> [EXERCISE DETAILS] Reproduce the entries exactly.

[Stored data entries]
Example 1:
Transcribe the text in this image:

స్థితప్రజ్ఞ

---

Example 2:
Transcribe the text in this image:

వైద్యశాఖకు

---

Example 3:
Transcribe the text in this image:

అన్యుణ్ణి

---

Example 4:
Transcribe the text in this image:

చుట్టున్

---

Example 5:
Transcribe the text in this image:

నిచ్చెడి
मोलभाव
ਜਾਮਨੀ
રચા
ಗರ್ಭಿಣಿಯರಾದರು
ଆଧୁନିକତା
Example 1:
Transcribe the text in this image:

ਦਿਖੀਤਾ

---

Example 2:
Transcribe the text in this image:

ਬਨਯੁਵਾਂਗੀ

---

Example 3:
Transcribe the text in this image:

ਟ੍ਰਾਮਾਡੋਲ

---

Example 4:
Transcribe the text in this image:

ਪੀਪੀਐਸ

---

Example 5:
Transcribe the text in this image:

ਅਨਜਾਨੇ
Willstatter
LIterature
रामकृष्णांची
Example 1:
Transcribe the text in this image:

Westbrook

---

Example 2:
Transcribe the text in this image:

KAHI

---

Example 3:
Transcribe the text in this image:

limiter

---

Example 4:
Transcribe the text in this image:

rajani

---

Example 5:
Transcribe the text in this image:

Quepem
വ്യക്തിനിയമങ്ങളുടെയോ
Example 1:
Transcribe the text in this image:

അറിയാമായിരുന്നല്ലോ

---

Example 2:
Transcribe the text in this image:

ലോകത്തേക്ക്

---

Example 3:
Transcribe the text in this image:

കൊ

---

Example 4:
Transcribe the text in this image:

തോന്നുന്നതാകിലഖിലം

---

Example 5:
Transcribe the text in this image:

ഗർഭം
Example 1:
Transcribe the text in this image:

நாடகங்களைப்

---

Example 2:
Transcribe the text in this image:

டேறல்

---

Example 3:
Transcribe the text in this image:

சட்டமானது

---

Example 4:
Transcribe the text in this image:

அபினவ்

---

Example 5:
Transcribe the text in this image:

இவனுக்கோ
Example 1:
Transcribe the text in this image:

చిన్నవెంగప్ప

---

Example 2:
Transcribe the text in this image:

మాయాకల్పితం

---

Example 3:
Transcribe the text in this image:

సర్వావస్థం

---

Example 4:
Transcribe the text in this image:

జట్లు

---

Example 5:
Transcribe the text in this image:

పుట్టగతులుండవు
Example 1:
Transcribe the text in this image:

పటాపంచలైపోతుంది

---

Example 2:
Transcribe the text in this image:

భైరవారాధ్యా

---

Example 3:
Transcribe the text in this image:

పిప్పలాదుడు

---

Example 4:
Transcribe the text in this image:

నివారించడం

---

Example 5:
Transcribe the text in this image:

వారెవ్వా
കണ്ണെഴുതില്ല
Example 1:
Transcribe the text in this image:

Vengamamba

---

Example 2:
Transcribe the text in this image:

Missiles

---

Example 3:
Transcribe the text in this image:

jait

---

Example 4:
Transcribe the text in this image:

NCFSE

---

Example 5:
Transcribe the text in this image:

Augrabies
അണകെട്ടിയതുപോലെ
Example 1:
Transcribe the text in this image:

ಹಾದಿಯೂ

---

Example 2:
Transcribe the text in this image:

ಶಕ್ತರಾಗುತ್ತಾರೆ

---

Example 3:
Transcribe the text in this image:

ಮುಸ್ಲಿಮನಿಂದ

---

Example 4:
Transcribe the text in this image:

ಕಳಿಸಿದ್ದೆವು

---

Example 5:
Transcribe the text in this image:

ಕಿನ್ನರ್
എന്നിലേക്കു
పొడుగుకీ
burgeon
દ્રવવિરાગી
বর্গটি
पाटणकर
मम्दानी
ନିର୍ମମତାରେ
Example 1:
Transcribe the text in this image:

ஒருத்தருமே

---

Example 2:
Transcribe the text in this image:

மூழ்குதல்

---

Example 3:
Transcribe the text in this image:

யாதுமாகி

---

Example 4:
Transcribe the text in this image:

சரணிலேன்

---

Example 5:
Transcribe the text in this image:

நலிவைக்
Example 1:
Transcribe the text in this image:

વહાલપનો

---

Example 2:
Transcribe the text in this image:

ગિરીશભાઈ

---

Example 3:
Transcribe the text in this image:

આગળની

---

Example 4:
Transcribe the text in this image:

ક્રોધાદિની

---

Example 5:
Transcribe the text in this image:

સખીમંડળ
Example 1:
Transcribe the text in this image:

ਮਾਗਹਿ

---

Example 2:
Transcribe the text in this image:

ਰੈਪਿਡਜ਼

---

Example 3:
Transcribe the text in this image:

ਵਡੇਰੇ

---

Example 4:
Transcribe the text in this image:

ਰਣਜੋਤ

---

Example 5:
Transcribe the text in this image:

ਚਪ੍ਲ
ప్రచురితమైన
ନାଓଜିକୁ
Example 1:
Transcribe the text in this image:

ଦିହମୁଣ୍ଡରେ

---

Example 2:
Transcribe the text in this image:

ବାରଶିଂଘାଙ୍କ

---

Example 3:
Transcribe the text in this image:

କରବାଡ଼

> [ANSWER SECTION]
Example 1:
Transcribe the text in this image:

స్థితప్రజ్ఞ

---

Example 2:
Transcribe the text in this image:

వైద్యశాఖకు

---

Example 3:
Transcribe the text in this image:

అన్యుణ్ణి

---

Example 4:
Transcribe the text in this image:

చుట్టున్

---

Example 5:
Transcribe the text in this image:

నిచ్చెడి
मोलभाव
ਜਾਮਨੀ
રચા
ಗರ್ಭಿಣಿಯರಾದರು
ଆଧୁନିକତା
Example 1:
Transcribe the text in this image:

ਦਿਖੀਤਾ

---

Example 2:
Transcribe the text in this image:

ਬਨਯੁਵਾਂਗੀ

---

Example 3:
Transcribe the text in this image:

ਟ੍ਰਾਮਾਡੋਲ

---

Example 4:
Transcribe the text in this image:

ਪੀਪੀਐਸ

---

Example 5:
Transcribe the text in this image:

ਅਨਜਾਨੇ
Willstatter
LIterature
रामकृष्णांची
Example 1:
Transcribe the text in this image:

Westbrook

---

Example 2:
Transcribe the text in this image:

KAHI

---

Example 3:
Transcribe the text in this image:

limiter

---

Example 4:
Transcribe the text in this image:

rajani

---

Example 5:
Transcribe the text in this image:

Quepem
വ്യക്തിനിയമങ്ങളുടെയോ
Example 1:
Transcribe the text in this image:

അറിയാമായിരുന്നല്ലോ

---

Example 2:
Transcribe the text in this image:

ലോകത്തേക്ക്

---

Example 3:
Transcribe the text in this image:

കൊ

---

Example 4:
Transcribe the text in this image:

തോന്നുന്നതാകിലഖിലം

---

Example 5:
Transcribe the text in this image:

ഗർഭം
Example 1:
Transcribe the text in this image:

நாடகங்களைப்

---

Example 2:
Transcribe the text in this image:

டேறல்

---

Example 3:
Transcribe the text in this image:

சட்டமானது

---

Example 4:
Transcribe the text in this image:

அபினவ்

---

Example 5:
Transcribe the text in this image:

இவனுக்கோ
Example 1:
Transcribe the text in this image:

చిన్నవెంగప్ప

---

Example 2:
Transcribe the text in this image:

మాయాకల్పితం

---

Example 3:
Transcribe the text in this image:

సర్వావస్థం

---

Example 4:
Transcribe the text in this image:

జట్లు

---

Example 5:
Transcribe the text in this image:

పుట్టగతులుండవు
Example 1:
Transcribe the text in this image:

పటాపంచలైపోతుంది

---

Example 2:
Transcribe the text in this image:

భైరవారాధ్యా

---

Example 3:
Transcribe the text in this image:

పిప్పలాదుడు

---

Example 4:
Transcribe the text in this image:

నివారించడం

---

Example 5:
Transcribe the text in this image:

వారెవ్వా
കണ്ണെഴുതില്ല
Example 1:
Transcribe the text in this image:

Vengamamba

---

Example 2:
Transcribe the text in this image:

Missiles

---

Example 3:
Transcribe the text in this image:

jait

---

Example 4:
Transcribe the text in this image:

NCFSE

---

Example 5:
Transcribe the text in this image:

Augrabies
അണകെട്ടിയതുപോലെ
Example 1:
Transcribe the text in this image:

ಹಾದಿಯೂ

---

Example 2:
Transcribe the text in this image:

ಶಕ್ತರಾಗುತ್ತಾರೆ

---

Example 3:
Transcribe the text in this image:

ಮುಸ್ಲಿಮನಿಂದ

---

Example 4:
Transcribe the text in this image:

ಕಳಿಸಿದ್ದೆವು

---

Example 5:
Transcribe the text in this image:

ಕಿನ್ನರ್
എന്നിലേക്കു
పొడుగుకీ
burgeon
દ્રવવિરાગી
বর্গটি
पाटणकर
मम्दानी
ନିର୍ମମତାରେ
Example 1:
Transcribe the text in this image:

ஒருத்தருமே

---

Example 2:
Transcribe the text in this image:

மூழ்குதல்

---

Example 3:
Transcribe the text in this image:

யாதுமாகி

---

Example 4:
Transcribe the text in this image:

சரணிலேன்

---

Example 5:
Transcribe the text in this image:

நலிவைக்
Example 1:
Transcribe the text in this image:

વહાલપનો

---

Example 2:
Transcribe the text in this image:

ગિરીશભાઈ

---

Example 3:
Transcribe the text in this image:

આગળની

---

Example 4:
Transcribe the text in this image:

ક્રોધાદિની

---

Example 5:
Transcribe the text in this image:

સખીમંડળ
Example 1:
Transcribe the text in this image:

ਮਾਗਹਿ

---

Example 2:
Transcribe the text in this image:

ਰੈਪਿਡਜ਼

---

Example 3:
Transcribe the text in this image:

ਵਡੇਰੇ

---

Example 4:
Transcribe the text in this image:

ਰਣਜੋਤ

---

Example 5:
Transcribe the text in this image:

ਚਪ੍ਲ
ప్రచురితమైన
ନାଓଜିକୁ
Example 1:
Transcribe the text in this image:

ଦିହମୁଣ୍ଡରେ

---

Example 2:
Transcribe the text in this image:

ବାରଶିଂଘାଙ୍କ

---

Example 3:
Transcribe the text in this image:

କରବାଡ଼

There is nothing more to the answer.